*Task description*: Copy out the entries below in full and exactly.

*Records to use*:
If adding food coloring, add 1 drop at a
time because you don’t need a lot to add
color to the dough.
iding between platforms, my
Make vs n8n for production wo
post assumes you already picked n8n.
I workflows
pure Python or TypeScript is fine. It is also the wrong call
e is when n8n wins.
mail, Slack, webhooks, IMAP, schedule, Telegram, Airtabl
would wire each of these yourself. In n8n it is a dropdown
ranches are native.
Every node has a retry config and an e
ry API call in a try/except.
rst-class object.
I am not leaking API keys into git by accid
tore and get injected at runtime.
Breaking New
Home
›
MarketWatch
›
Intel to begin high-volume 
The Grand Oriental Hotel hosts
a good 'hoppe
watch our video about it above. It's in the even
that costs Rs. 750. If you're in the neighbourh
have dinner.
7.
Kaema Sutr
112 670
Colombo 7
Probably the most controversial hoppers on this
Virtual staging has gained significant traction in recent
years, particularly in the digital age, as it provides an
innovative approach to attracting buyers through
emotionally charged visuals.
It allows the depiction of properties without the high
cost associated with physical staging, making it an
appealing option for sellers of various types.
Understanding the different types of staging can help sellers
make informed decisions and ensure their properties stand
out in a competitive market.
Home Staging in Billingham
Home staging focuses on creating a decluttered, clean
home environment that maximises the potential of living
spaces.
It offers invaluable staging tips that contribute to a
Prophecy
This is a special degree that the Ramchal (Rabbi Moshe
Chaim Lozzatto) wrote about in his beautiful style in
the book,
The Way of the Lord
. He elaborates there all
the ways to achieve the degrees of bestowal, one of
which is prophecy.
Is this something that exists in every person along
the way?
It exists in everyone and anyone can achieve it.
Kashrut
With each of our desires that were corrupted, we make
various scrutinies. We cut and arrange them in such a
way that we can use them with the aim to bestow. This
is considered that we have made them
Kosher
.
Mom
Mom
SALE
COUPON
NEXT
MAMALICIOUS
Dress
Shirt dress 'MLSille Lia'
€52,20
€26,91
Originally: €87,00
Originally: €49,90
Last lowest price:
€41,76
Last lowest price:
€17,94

*Result of the exercise*:
If adding food coloring, add 1 drop at a
time because you don’t need a lot to add
color to the dough.
iding between platforms, my
Make vs n8n for production wo
post assumes you already picked n8n.
I workflows
pure Python or TypeScript is fine. It is also the wrong call
e is when n8n wins.
mail, Slack, webhooks, IMAP, schedule, Telegram, Airtabl
would wire each of these yourself. In n8n it is a dropdown
ranches are native.
Every node has a retry config and an e
ry API call in a try/except.
rst-class object.
I am not leaking API keys into git by accid
tore and get injected at runtime.
Breaking New
Home
›
MarketWatch
›
Intel to begin high-volume 
The Grand Oriental Hotel hosts
a good 'hoppe
watch our video about it above. It's in the even
that costs Rs. 750. If you're in the neighbourh
have dinner.
7.
Kaema Sutr
112 670
Colombo 7
Probably the most controversial hoppers on this
Virtual staging has gained significant traction in recent
years, particularly in the digital age, as it provides an
innovative approach to attracting buyers through
emotionally charged visuals.
It allows the depiction of properties without the high
cost associated with physical staging, making it an
appealing option for sellers of various types.
Understanding the different types of staging can help sellers
make informed decisions and ensure their properties stand
out in a competitive market.
Home Staging in Billingham
Home staging focuses on creating a decluttered, clean
home environment that maximises the potential of living
spaces.
It offers invaluable staging tips that contribute to a
Prophecy
This is a special degree that the Ramchal (Rabbi Moshe
Chaim Lozzatto) wrote about in his beautiful style in
the book,
The Way of the Lord
. He elaborates there all
the ways to achieve the degrees of bestowal, one of
which is prophecy.
Is this something that exists in every person along
the way?
It exists in everyone and anyone can achieve it.
Kashrut
With each of our desires that were corrupted, we make
various scrutinies. We cut and arrange them in such a
way that we can use them with the aim to bestow. This
is considered that we have made them
Kosher
.
Mom
Mom
SALE
COUPON
NEXT
MAMALICIOUS
Dress
Shirt dress 'MLSille Lia'
€52,20
€26,91
Originally: €87,00
Originally: €49,90
Last lowest price:
€41,76
Last lowest price:
€17,94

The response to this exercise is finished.